§ **How to complete this task**
Transcribe, word for word, every line from the one containing "[550,89,575,99] C#'s -> [66,928,83,937] C#" through the final line of the records, and omit the pictures.

§ **Data under study**
_____
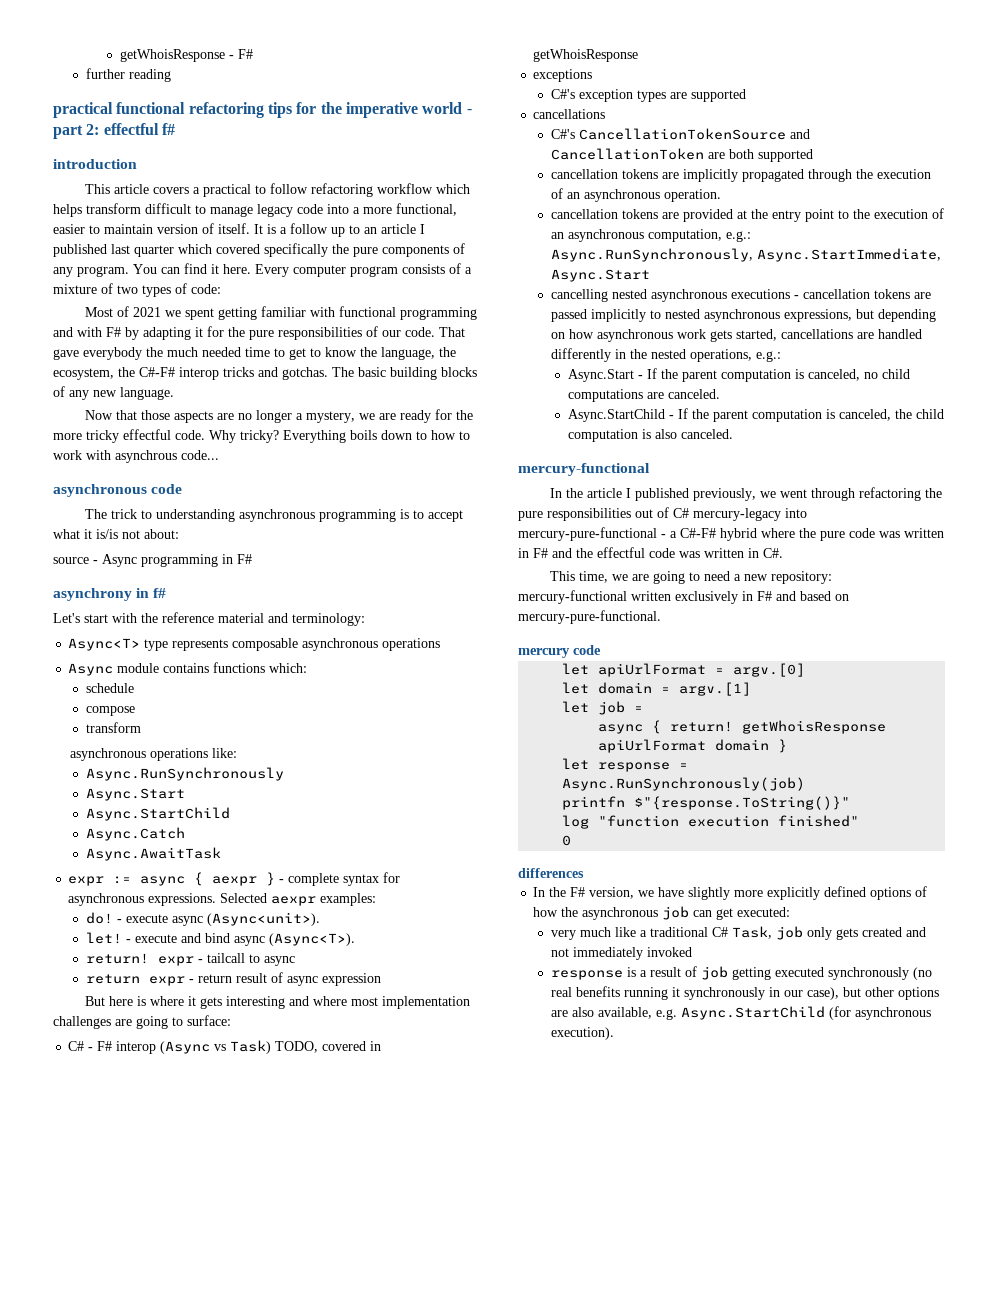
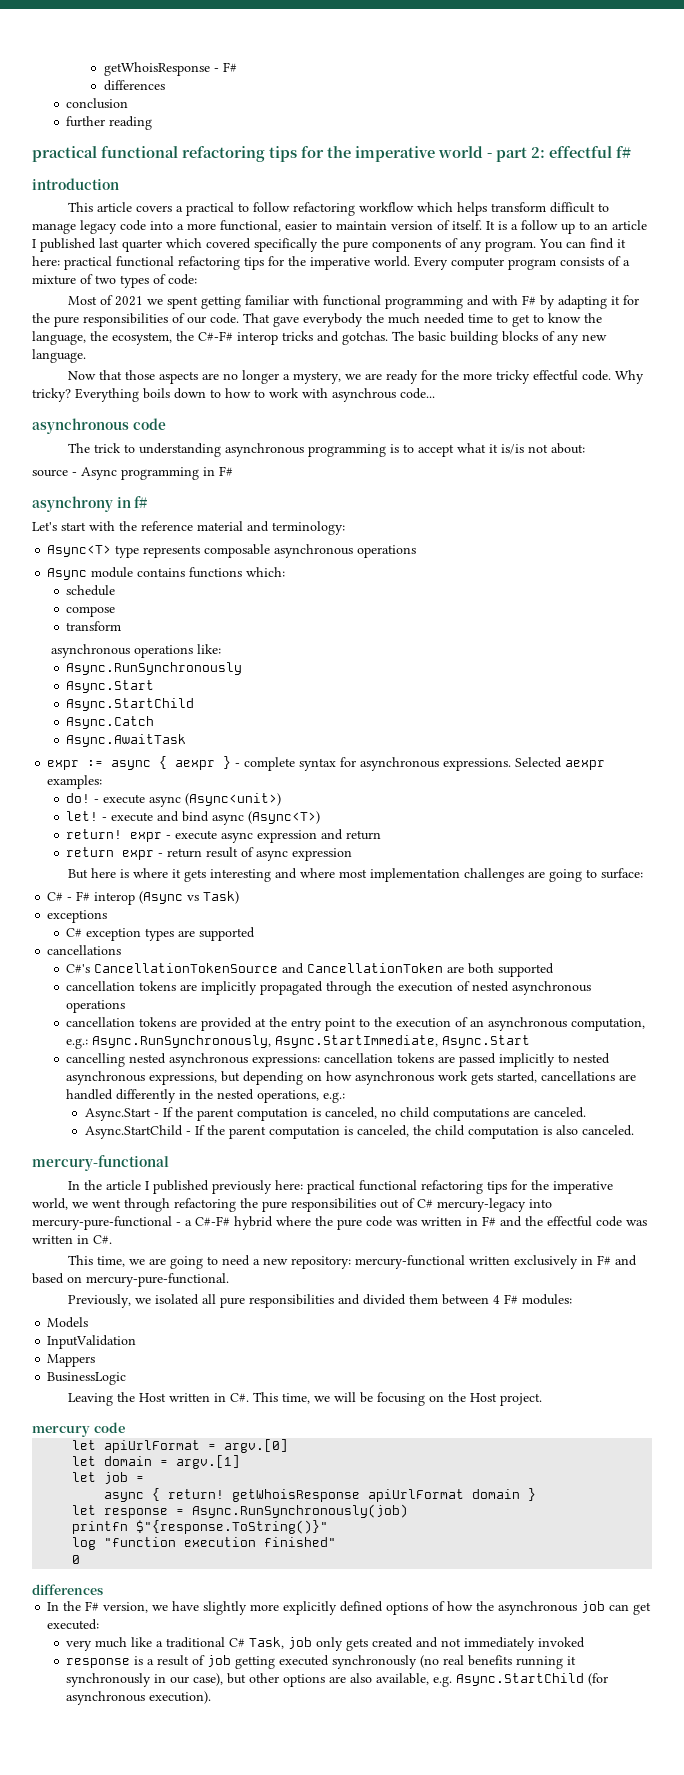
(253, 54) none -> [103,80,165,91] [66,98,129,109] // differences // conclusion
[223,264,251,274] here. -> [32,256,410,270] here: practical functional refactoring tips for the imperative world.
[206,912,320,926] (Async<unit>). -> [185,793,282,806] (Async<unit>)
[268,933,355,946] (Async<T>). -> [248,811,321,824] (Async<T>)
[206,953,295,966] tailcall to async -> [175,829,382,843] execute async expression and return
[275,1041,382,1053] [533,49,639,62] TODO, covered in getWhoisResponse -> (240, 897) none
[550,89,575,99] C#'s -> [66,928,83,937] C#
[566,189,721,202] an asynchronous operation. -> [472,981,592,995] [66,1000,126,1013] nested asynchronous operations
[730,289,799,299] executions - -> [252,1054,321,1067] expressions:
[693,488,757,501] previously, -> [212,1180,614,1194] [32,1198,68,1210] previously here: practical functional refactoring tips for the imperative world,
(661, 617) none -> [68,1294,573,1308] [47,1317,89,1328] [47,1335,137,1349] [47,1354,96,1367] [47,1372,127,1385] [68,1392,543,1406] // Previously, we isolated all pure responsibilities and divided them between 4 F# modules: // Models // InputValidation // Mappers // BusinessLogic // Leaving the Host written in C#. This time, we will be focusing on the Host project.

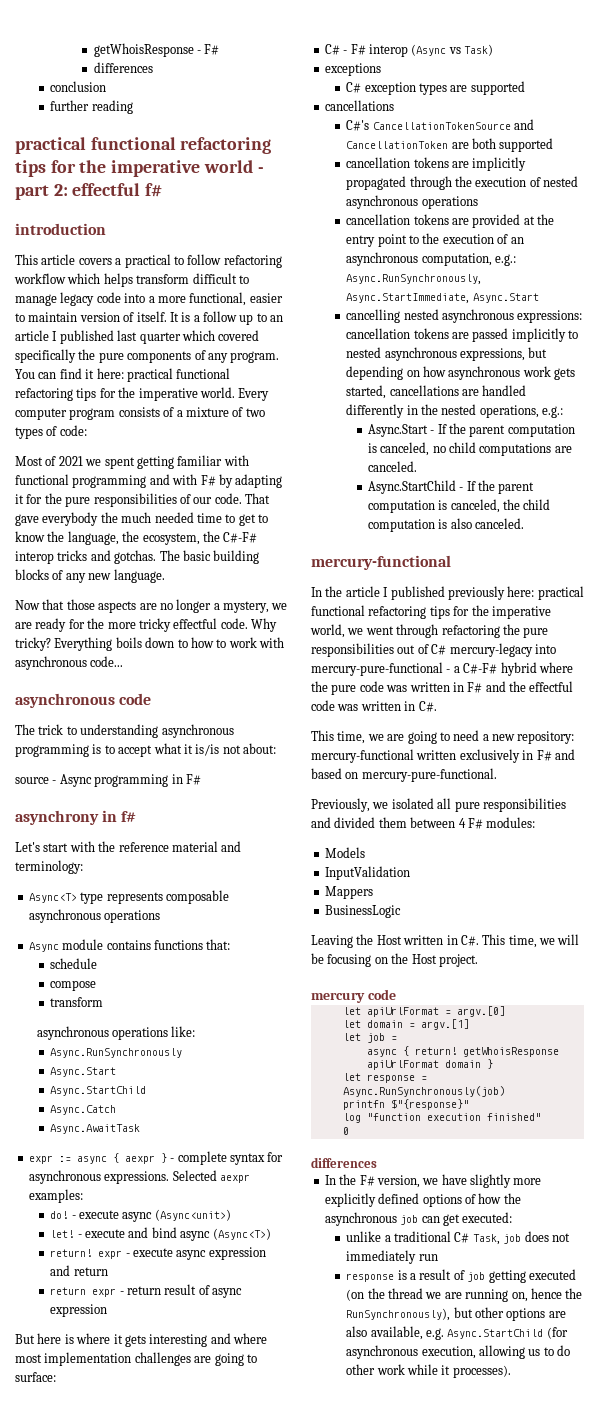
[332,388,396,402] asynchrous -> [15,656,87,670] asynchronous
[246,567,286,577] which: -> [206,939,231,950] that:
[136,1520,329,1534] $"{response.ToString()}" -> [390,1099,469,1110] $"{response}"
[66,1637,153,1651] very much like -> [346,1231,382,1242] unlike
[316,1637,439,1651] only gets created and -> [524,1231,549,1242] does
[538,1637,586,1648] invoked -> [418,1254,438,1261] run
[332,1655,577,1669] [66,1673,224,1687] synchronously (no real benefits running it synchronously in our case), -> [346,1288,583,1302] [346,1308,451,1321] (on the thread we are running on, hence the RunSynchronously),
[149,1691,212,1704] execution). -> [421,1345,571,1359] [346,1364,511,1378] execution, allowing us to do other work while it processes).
_____
§ **Task solution**
[550,89,575,99] C#'s -> [66,928,83,937] C#
[566,189,721,202] an asynchronous operation. -> [472,981,592,995] [66,1000,126,1013] nested asynchronous operations
[730,289,799,299] executions - -> [252,1054,321,1067] expressions:
[693,488,757,501] previously, -> [212,1180,614,1194] [32,1198,68,1210] previously here: practical functional refactoring tips for the imperative world,
(661, 617) none -> [68,1294,573,1308] [47,1317,89,1328] [47,1335,137,1349] [47,1354,96,1367] [47,1372,127,1385] [68,1392,543,1406] // Previously, we isolated all pure responsibilities and divided them between 4 F# modules: // Models // InputValidation // Mappers // BusinessLogic // Leaving the Host written in C#. This time, we will be focusing on the Host project.

[332,388,396,402] asynchrous -> [15,656,87,670] asynchronous
[246,567,286,577] which: -> [206,939,231,950] that:
[136,1520,329,1534] $"{response.ToString()}" -> [390,1099,469,1110] $"{response}"
[66,1637,153,1651] very much like -> [346,1231,382,1242] unlike
[316,1637,439,1651] only gets created and -> [524,1231,549,1242] does
[538,1637,586,1648] invoked -> [418,1254,438,1261] run
[332,1655,577,1669] [66,1673,224,1687] synchronously (no real benefits running it synchronously in our case), -> [346,1288,583,1302] [346,1308,451,1321] (on the thread we are running on, hence the RunSynchronously),
[149,1691,212,1704] execution). -> [421,1345,571,1359] [346,1364,511,1378] execution, allowing us to do other work while it processes).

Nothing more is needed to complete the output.